Volume – 05, Issue – 01, Page : 01-15

Narrative Minds and Material Ecologies: Reconfiguring Classical Hermeneutics through Polycentric Classics and Digital Humanities

Author/s

1. Sofia Papadopoulos

2. Olivia Harris

Digital Object Identifier (DOI)

10.56106/ssc.2025.005

Date of Publication

26th September 2025

Abstract :
This narrative review outlines a polycentric future for Classical studies. It combines philological precision with computational tools, ethical governance, and public-facing teaching. The review is organized into seven sections. These move from corpus and tool transparency, to ethics, eco-sensory and affective interpretation, cognitive narratology and genre theory, and finally to reception, pedagogy, and civic engagement. The review synthesizes current research pipelines used in digital Classics. These link TEI and EpiDoc encodings, CTS URNs, and IIIF delivery systems with OCR and HTR correction work-flows.
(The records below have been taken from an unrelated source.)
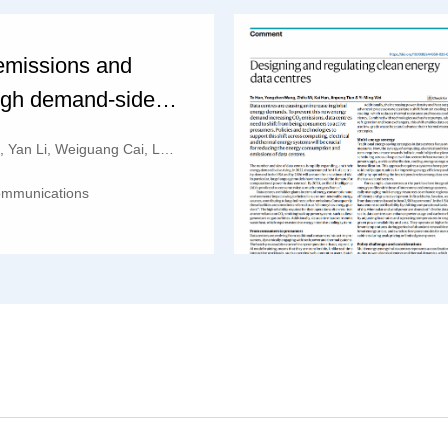
 emissions and
ugh demand-side
in Chinese
u, Yan Li, Weiguang Cai, Lulu Zhang, Zhengxuan Liu, Wei Feng, Wei Yi
 buildings
ommunications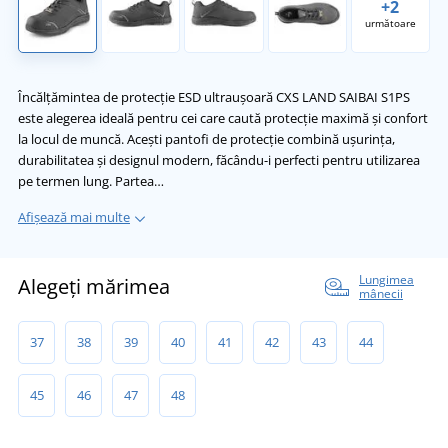
+2
următoare
Încălțămintea de protecție ESD ultraușoară CXS LAND SAIBAI S1PS
este alegerea ideală pentru cei care caută protecție maximă și confort
la locul de muncă. Acești pantofi de protecție combină ușurința,
durabilitatea și designul modern, făcându-i perfecti pentru utilizarea
pe termen lung. Partea…
Afișează mai multe
Lungimea
Alegeți mărimea
mânecii
37
38
39
40
41
42
43
44
45
46
47
48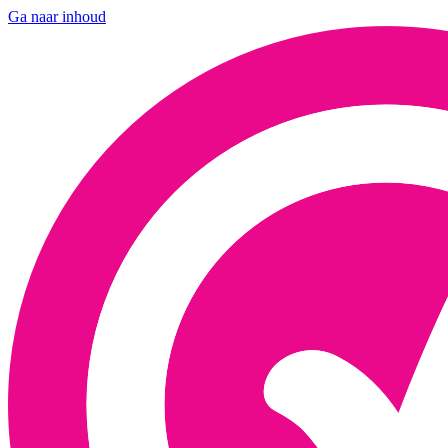
Ga naar inhoud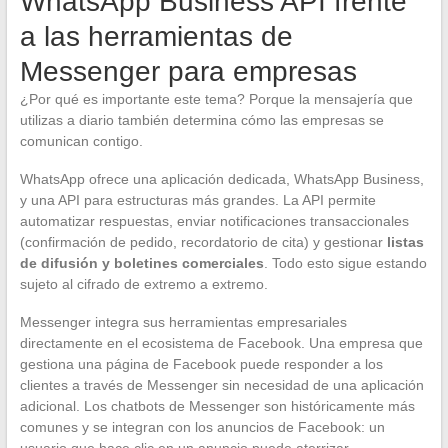
WhatsApp Business API frente
a las herramientas de
Messenger para empresas
¿Por qué es importante este tema? Porque la mensajería que
utilizas a diario también determina cómo las empresas se
comunican contigo.
WhatsApp ofrece una aplicación dedicada, WhatsApp Business,
y una API para estructuras más grandes. La API permite
automatizar respuestas, enviar notificaciones transaccionales
(confirmación de pedido, recordatorio de cita) y gestionar
listas
de difusión y boletines comerciales
. Todo esto sigue estando
sujeto al cifrado de extremo a extremo.
Messenger integra sus herramientas empresariales
directamente en el ecosistema de Facebook. Una empresa que
gestiona una página de Facebook puede responder a los
clientes a través de Messenger sin necesidad de una aplicación
adicional. Los chatbots de Messenger son históricamente más
comunes y se integran con los anuncios de Facebook: un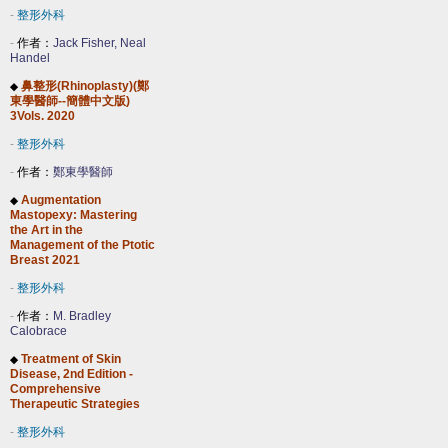
-
整形外科
-
作者：
Jack Fisher, Neal
Handel
鼻整形(Rhinoplasty)(鄭
◆
東學醫師--簡體中文版)
3Vols. 2020
-
整形外科
-
作者：
鄭東學醫師
Augmentation
◆
Mastopexy: Mastering
the Art in the
Management of the Ptotic
Breast 2021
-
整形外科
-
作者：
M. Bradley
Calobrace
Treatment of Skin
◆
Disease, 2nd Edition -
Comprehensive
Therapeutic Strategies
-
整形外科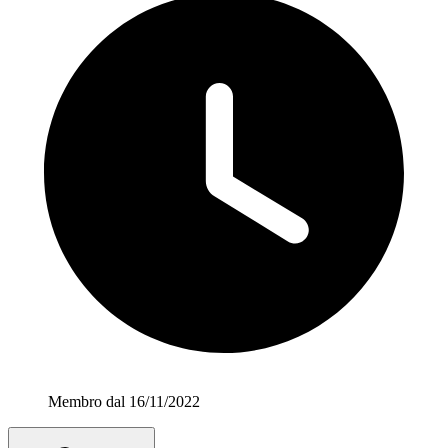
Membro dal 16/11/2022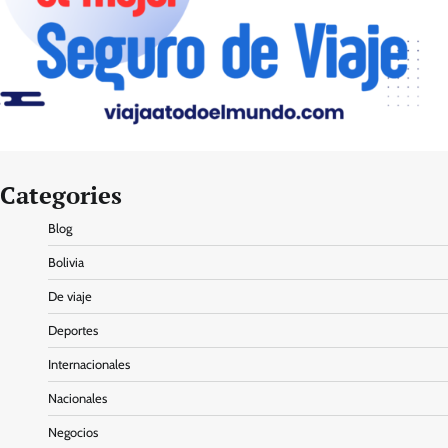
Categories
Blog
Bolivia
De viaje
Deportes
Internacionales
Nacionales
Negocios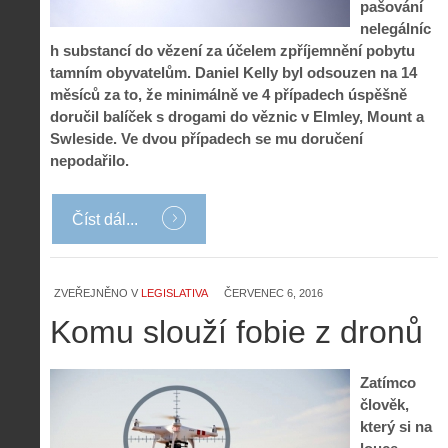
pašování
nelegálníc
h substancí do vězení za účelem zpříjemnění pobytu
tamním obyvatelům. Daniel Kelly byl odsouzen na 14
měsíců za to, že minimálně ve 4 případech úspěšně
doručil balíček s drogami do věznic v Elmley, Mount a
Swleside. Ve dvou případech se mu doručení
nepodařilo.
Číst dál...
ZVEŘEJNĚNO V
LEGISLATIVA
ČERVENEC 6, 2016
Komu slouží fobie z dronů
Zatímco
člověk,
který si na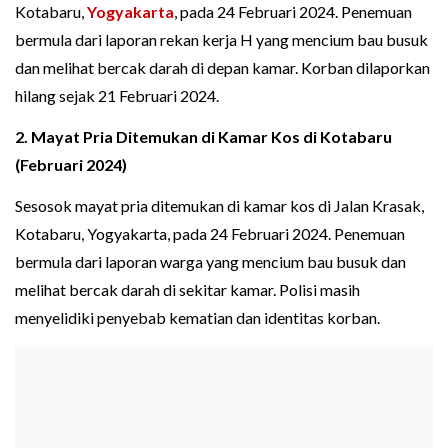
Kotabaru,
Yogyakarta
, pada 24 Februari 2024. Penemuan
bermula dari laporan rekan kerja H yang mencium bau busuk
dan melihat bercak darah di depan kamar. Korban dilaporkan
hilang sejak 21 Februari 2024.
2. Mayat Pria Ditemukan di Kamar Kos di Kotabaru
(Februari 2024)
Sesosok mayat pria ditemukan di kamar kos di Jalan Krasak,
Kotabaru, Yogyakarta, pada 24 Februari 2024. Penemuan
bermula dari laporan warga yang mencium bau busuk dan
melihat bercak darah di sekitar kamar. Polisi masih
menyelidiki penyebab kematian dan identitas korban.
They also include multispectral and hyperspectral imaging, virtual unwrapping, stylometry, and constrained large language model collation. All methods are assessed using explicit uncertainty limits and reproducibility standards. Decolonizing practice is addressed through clear provenance tracking, consent registries, and transparent credit systems. The review re-frames race, ethnicity, and disability by emphasizing precise terminology, accessibility-focused design, and enforceable custodianship. It advances eco-materialist and multispecies approaches by connecting textual evidence with archaeological, environmental, and climatic data. Sensory history and affect are treated as structured, testable interpretive domains. The review draws on cognitive science to link narrative techniques such as focalization, metalepsis, and temporal structure with predictive processing, theory of mind, and appraisal theory. This alignment supports auditable interpretations across epic, lyric, historiography, philosophy, satire, and oratory. Reception is examined across film, comics, podcasts, and games. These are framed within universal design for learning, sustainability planning, and risk management. The review proposes clear standards for disclosure, auditing, and long-term maintenance. It concludes with an agenda focused on benchmark corpora, gold-standard collation graphs, model cards and open pedagogical studios. Together, these elements form a modular framework for a credible, equitable and durable discipline of Classics.

Keywords :
Classical Philology, Digital Humanities, Computational Philology, Textual Criticism, Papyrology, Epigraphy, Multispectral Imaging, Stylometry, Cognitive Narratology, Reception Studies, Public Humanities.